## Requirement
In the text on reduced carbon in aqueous fluids, at about what temperature does the solubility minimum of methane occur?

REDUCED CARBON IN AQUEOUS FLUIDS AT HIGH P AND T
CH4 and CO solubility in H2O
Gas solubilities in H2O generally decrease with rising temperature, but this is only true up to a certain temperature along the vapor-liquid saturation (boiling) curve for H2O. Solubility minima vary among gases (Shock et al. 1989; Shock and McKinnon 1993; Plyasunov and Shock 2001). In the case of methane, the solubility minimum occurs at about 100 °C as shown in Figure 17. It can also be seen in Figure 17 that there is increasing experimental disagreement in the solubility of methane with increasing temperature, and the scatter seems to maximize at higher temperatures. The curve in Figure 17 is calculated with thermodynamic data and revised HKF equation-of-state parameters from Plyasunov and Shock (2001), who also used experimental high-temperature enthalpy of solution data and partial molal heat capacity data for CH4,aq in their regression procedure. Note that the calculated equilibrium constant for methane dissolution is an order of magnitude less negative at 300 °C than at the solubility minimum at 100 °C, suggesting that significant amounts of methane can be lost from solution in cooling portions of hydrothermal systems.
Carbon monoxide is similar in solubility to CH4, as indicated by the curves in Figure 18, and both gases are considerably less soluble than CO2. Note that the minimum logK for the CO dissolution reaction is a little lower in temperature than that for CH4, but that both minima are at considerably lower temperatures than that for CO2, which occurs at about 175 °C. Although the curves differ by about 1.5 log units at 0 °C, they tend to converge with increasing temperature and are within 0.7 log units of one another at 350 °C. As a result, there are highly variable consequences for exsolution of gases during cooling of hydrothermal fluids.
As with CO2, CH4 and CO become fully miscible with H2O at T greater than about 350 °C and modest pressure (Fig. 13). Thus, in most crustal and mantle contexts, binary fluids are stable as a single phase for all compositions. Numerous equations of state based on experiment and theory have been derived to describe the behavior of these fluids. Gottschalk (2007) provides a recent review of the topic.
Further similarities between CH4-H2O and CO2-H2O (and likely CO-H2O as well) can be found in the role played by the addition of NaCl. As in the CO2-H2O system discussed above, addition of NaCl leads to unmixing into two fluid phases, a H2O-rich brine, and a CH4-rich vapor (Fig. 19). Generally, it can be expected that the similarity in CH4-H2O and CO2-H2O mixing properties should lead to very similar geochemical behavior of the molecular carbon species in aqueous solutions. For example, it can be anticipated that the effect of CH4 on quartz solubility is similar to that of CO2 as described by Newton and Manning (2009), all else equal.
Kinetic inhibition of CH4 formation
In many crustal fluids, coexisting CO2 and CH4 are not in equilibrium with each other (e.g., Janecky and Seyfried 1986; Shock 1988, 1990; Charlou et al. 1998, 2000; McCollom and Seewald 2001). Disequilibrium is most pronounced at temperatures below about 500 °C (Shock 1990, 1992), which are relevant to low-grade metamorphism, hydrothermal systems, sedimentary basins, and subduction zones. The underlying reasons for this disequilibrium state lie in the difficulty of breaking bonds and transferring the eight electrons required for CO2 and CH4 to react reversibly. Consequently, stable equilibrium between CO2 and CH4 is in many cases attained only at high P and T. In many hydrothermal systems, and throughout sedimentary basins, CH4 is so slow to form that it persists in concentrations that are far from equilibrium with redox conditions determined by coexisting mineral assemblages.

## Data entries
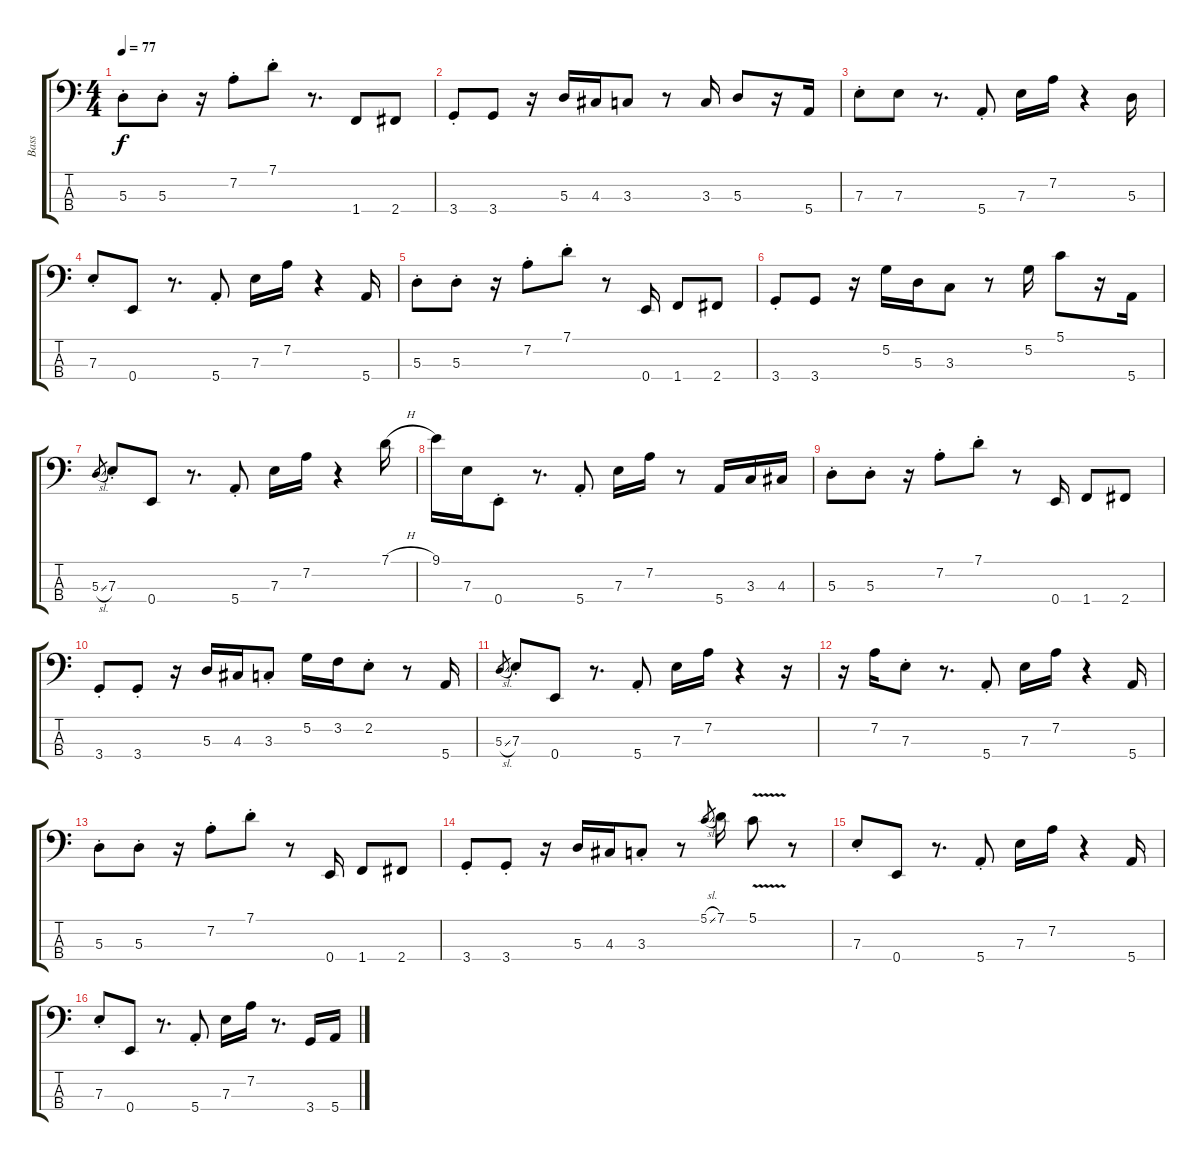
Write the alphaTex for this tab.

\track ("Bass" "Bass") {instrument electricbassfinger}
\staff {score tabs}
\tuning (G2 D2 A1 E1) {hide}
\ts (4 4)
\tempo 77
\clef f4
\ks c
5.3{st}.8{dy f} 5.3{st}.8 r.16 7.2{st}.8 7.1{st}.8 r.8{d} 1.4.8 2.4.8 |
3.4{st}.8 3.4.8 r.16 5.3.16 4.3.16 3.3.8 r.8 3.3.16 5.3.8 r.16 5.4.16 |
7.3{st}.8 7.3.8 r.8{d} 5.4{st}.8 7.3.16 7.2.16 r.4 5.3.16 |
7.3{st}.8 0.4.8 r.8{d} 5.4{st}.8 7.3.16 7.2.16 r.4 5.4.16 |
5.3{st}.8 5.3{st}.8 r.16 7.2{st}.8 7.1{st}.8 r.8 0.4.16 1.4.8 2.4.8 |
3.4{st}.8 3.4.8 r.16 5.2.16 5.3.16 3.3.8 r.8 5.2.16 5.1.8 r.16 5.4.16 |
5.3{sl}.8{gr} 7.3{st}.8 0.4.8 r.8{d} 5.4{st}.8 7.3.16 7.2.16 r.4 7.1{h}.16 |
9.1.16 7.3.16 0.4{st}.8 r.8{d} 5.4{st}.8 7.3.16 7.2.16 r.8 5.4.16 3.3.16 4.3.16 |
5.3{st}.8 5.3{st}.8 r.16 7.2{st}.8 7.1{st}.8 r.8 0.4.16 1.4.8 2.4.8 |
3.4{st}.8 3.4{st}.8 r.16 5.3.16 4.3.16 3.3{st}.8 5.2.16 3.2.16 2.2{st}.8 r.8 5.4.16 |
5.3{sl}.8{gr} 7.3{st}.8 0.4.8 r.8{d} 5.4{st}.8 7.3.16 7.2.16 r.4 r.16 |
r.16 7.2.16 7.3{st}.8 r.8{d} 5.4{st}.8 7.3.16 7.2.16 r.4 5.4.16 |
5.3{st}.8 5.3{st}.8 r.16 7.2{st}.8 7.1{st}.8 r.8 0.4.16 1.4.8 2.4.8 |
3.4{st}.8 3.4{st}.8 r.16 5.3.16 4.3.16 3.3{st}.8 r.8 5.1{sl}.8{gr} 7.1.16 5.1{v}.8 r.8 |
7.3{st}.8 0.4.8 r.8{d} 5.4{st}.8 7.3.16 7.2.16 r.4 5.4.16 |
7.3{st}.8 0.4.8 r.8{d} 5.4{st}.8 7.3.16 7.2.16 r.8{d} 3.4.16 5.4.16
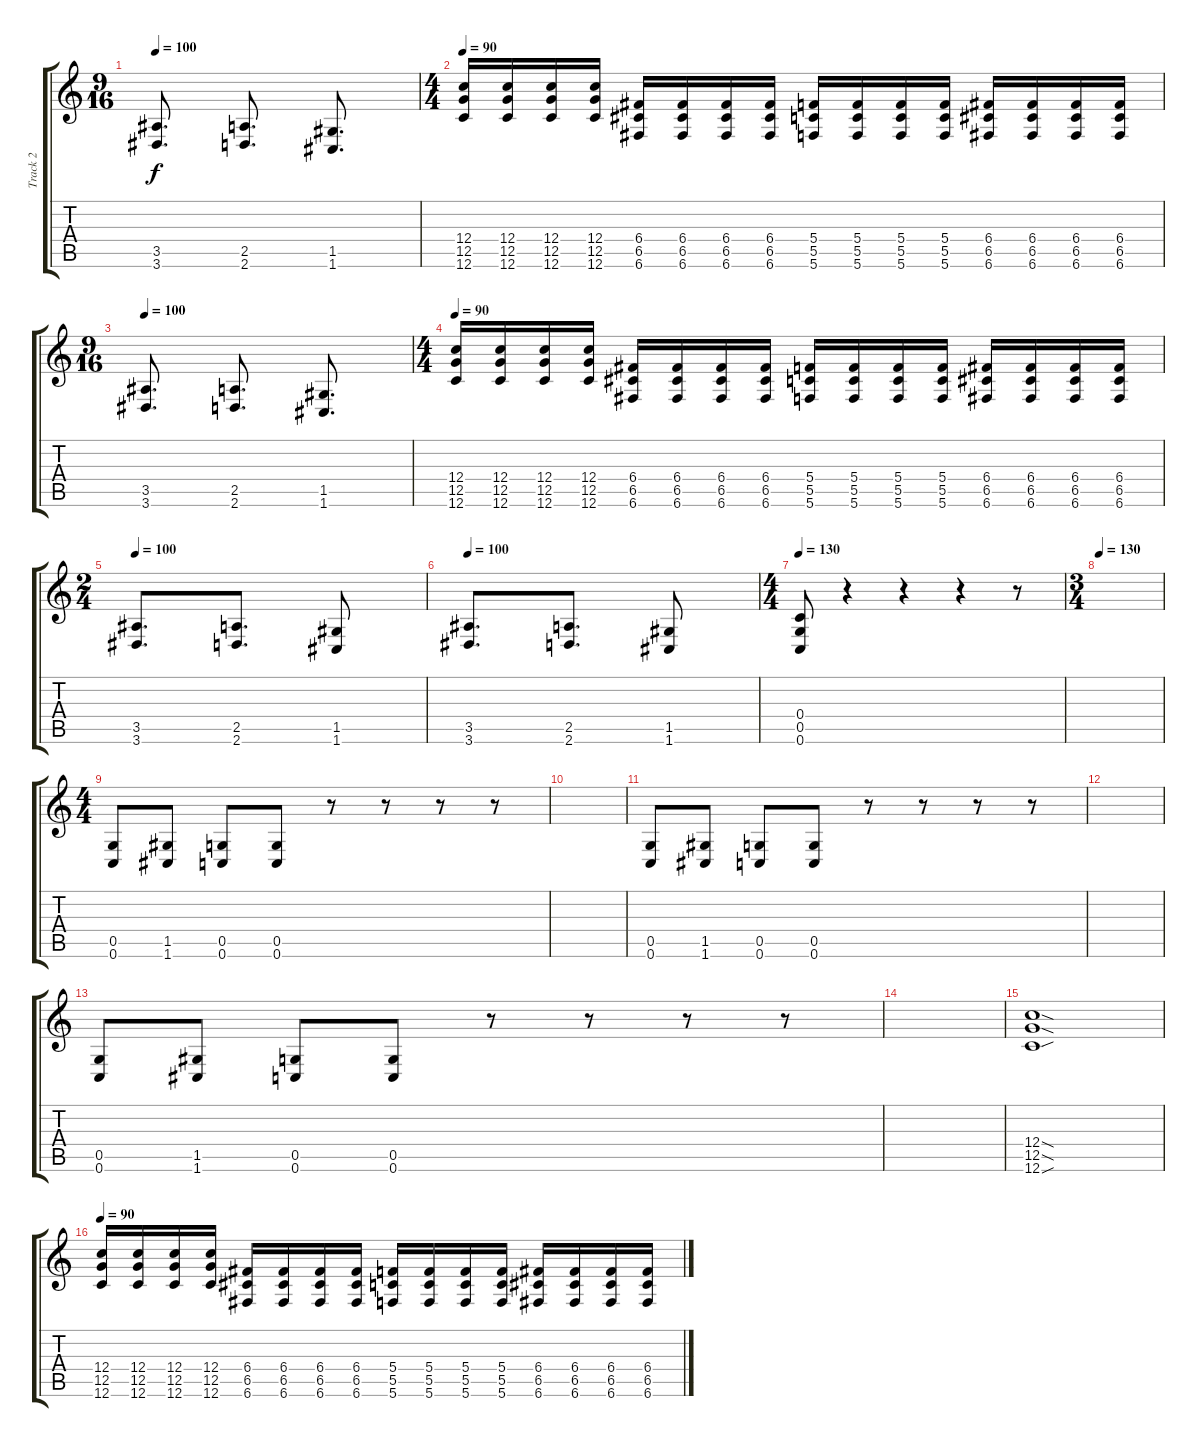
\track ("Track 2" "Track 2") {instrument distortionguitar}
\staff {score tabs}
\tuning (D4 A3 F3 C3 G2 C2) {hide}
\ts (9 16)
\tempo 100
\clef g2
\ks c
(3.5 3.6).8{d dy f} (2.5 2.6).8{d} (1.5 1.6).8{d} |
\ts (4 4)
\tempo 90
(12.4 12.5 12.6).16 (12.4 12.5 12.6).16 (12.4 12.5 12.6).16 (12.4 12.5 12.6).16 (6.4 6.5 6.6).16 (6.4 6.5 6.6).16 (6.4 6.5 6.6).16 (6.4 6.5 6.6).16 (5.4 5.5 5.6).16 (5.4 5.5 5.6).16 (5.4 5.5 5.6).16 (5.4 5.5 5.6).16 (6.4 6.5 6.6).16 (6.4 6.5 6.6).16 (6.4 6.5 6.6).16 (6.4 6.5 6.6).16 |
\ts (9 16)
\tempo 100
(3.5 3.6).8{d} (2.5 2.6).8{d} (1.5 1.6).8{d} |
\ts (4 4)
\tempo 90
(12.4 12.5 12.6).16 (12.4 12.5 12.6).16 (12.4 12.5 12.6).16 (12.4 12.5 12.6).16 (6.4 6.5 6.6).16 (6.4 6.5 6.6).16 (6.4 6.5 6.6).16 (6.4 6.5 6.6).16 (5.4 5.5 5.6).16 (5.4 5.5 5.6).16 (5.4 5.5 5.6).16 (5.4 5.5 5.6).16 (6.4 6.5 6.6).16 (6.4 6.5 6.6).16 (6.4 6.5 6.6).16 (6.4 6.5 6.6).16 |
\ts (2 4)
\tempo 100
(3.5 3.6).8{d} (2.5 2.6).8{d} (1.5 1.6).8 |
\tempo 100
(3.5 3.6).8{d} (2.5 2.6).8{d} (1.5 1.6).8 |
\ts (4 4)
\tempo 130
(0.4 0.5 0.6).8 r.4 r.4 r.4 r.8 |
\ts (3 4)
\tempo 130
|
\ts (4 4)
(0.5 0.6).8 (1.5 1.6).8 (0.5 0.6).8 (0.5 0.6).8 r.8 r.8 r.8 r.8 |
|
(0.5 0.6).8 (1.5 1.6).8 (0.5 0.6).8 (0.5 0.6).8 r.8 r.8 r.8 r.8 |
|
(0.5 0.6).8 (1.5 1.6).8 (0.5 0.6).8 (0.5 0.6).8 r.8 r.8 r.8 r.8 |
|
(12.4{sod} 12.5{sod} 12.6{sou}).1 |
\tempo 90
(12.4 12.5 12.6).16 (12.4 12.5 12.6).16 (12.4 12.5 12.6).16 (12.4 12.5 12.6).16 (6.4 6.5 6.6).16 (6.4 6.5 6.6).16 (6.4 6.5 6.6).16 (6.4 6.5 6.6).16 (5.4 5.5 5.6).16 (5.4 5.5 5.6).16 (5.4 5.5 5.6).16 (5.4 5.5 5.6).16 (6.4 6.5 6.6).16 (6.4 6.5 6.6).16 (6.4 6.5 6.6).16 (6.4 6.5 6.6).16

## Result
At about 100 °C.